» Passage shown:
----------
Another masterpiece from the Rattle Chapbook Prize Series – Arzola’s poems are beautiful, quiet, and clear. While the topics are often serious and sad, as you’d expect, Arzola knows we listen more closely when someone whispers. His writing with its musical repetition and carefully chosen metaphors is the wind in our ear, telling us the world’s secrets. The language is compressed, clean, and cuts straight to the truth.
I found a quiet peace that reminded me at times of Buddhist, Asian, and native American poetry. For example, in “The Difference Between Me, a Rock, and a Tree,” the poet tells us that because a rock can’t move or speak, “it keeps still and listens.” “A tree had learned to be patient, /To give with the wind…./…to pay attention.” Yet we can tell Arzola has also learned those skills of the natural world.
----------
» Stored data:
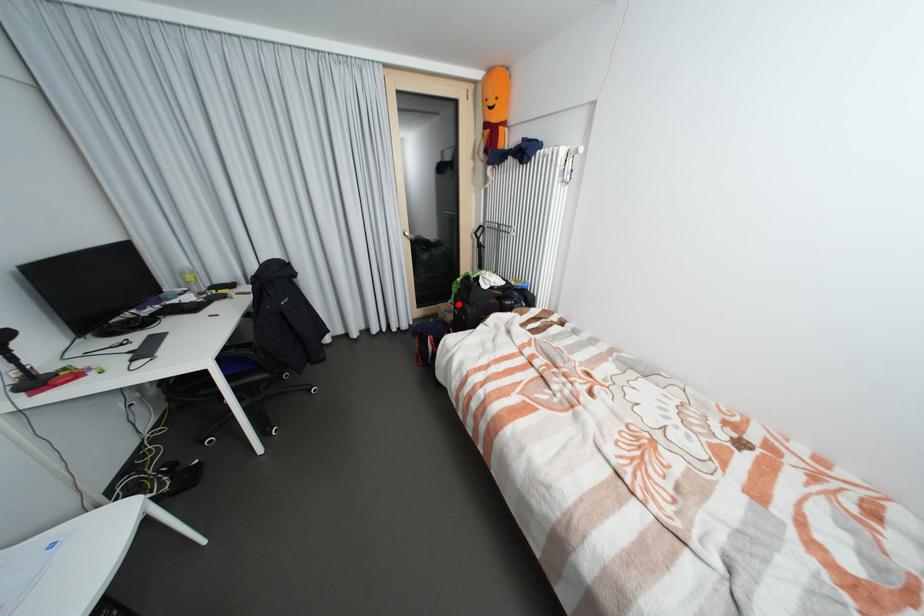
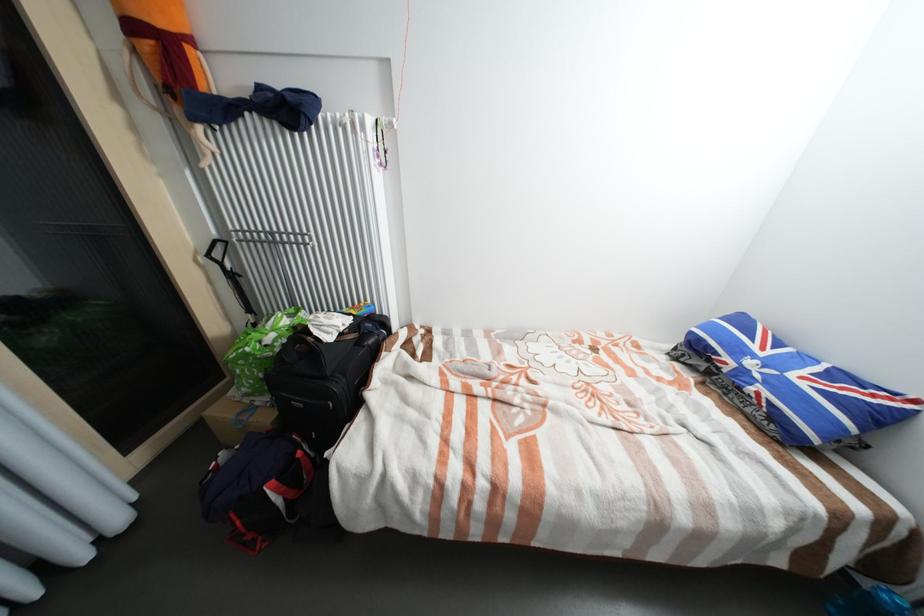
Question: I am providing you with two images of the same scene from different viewpoints. A red point is marked on the first image. Can you still see the location of the red point in image 2?

Choices:
 (A) Yes
 (B) No

Answer: (A)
----------
» Exercise directions: Transcribe in full, word for word, the review of Arzola's poems shown above.

» Task result:
Another masterpiece from the Rattle Chapbook Prize Series – Arzola’s poems are beautiful, quiet, and clear. While the topics are often serious and sad, as you’d expect, Arzola knows we listen more closely when someone whispers. His writing with its musical repetition and carefully chosen metaphors is the wind in our ear, telling us the world’s secrets. The language is compressed, clean, and cuts straight to the truth.
I found a quiet peace that reminded me at times of Buddhist, Asian, and native American poetry. For example, in “The Difference Between Me, a Rock, and a Tree,” the poet tells us that because a rock can’t move or speak, “it keeps still and listens.” “A tree had learned to be patient, /To give with the wind…./…to pay attention.” Yet we can tell Arzola has also learned those skills of the natural world.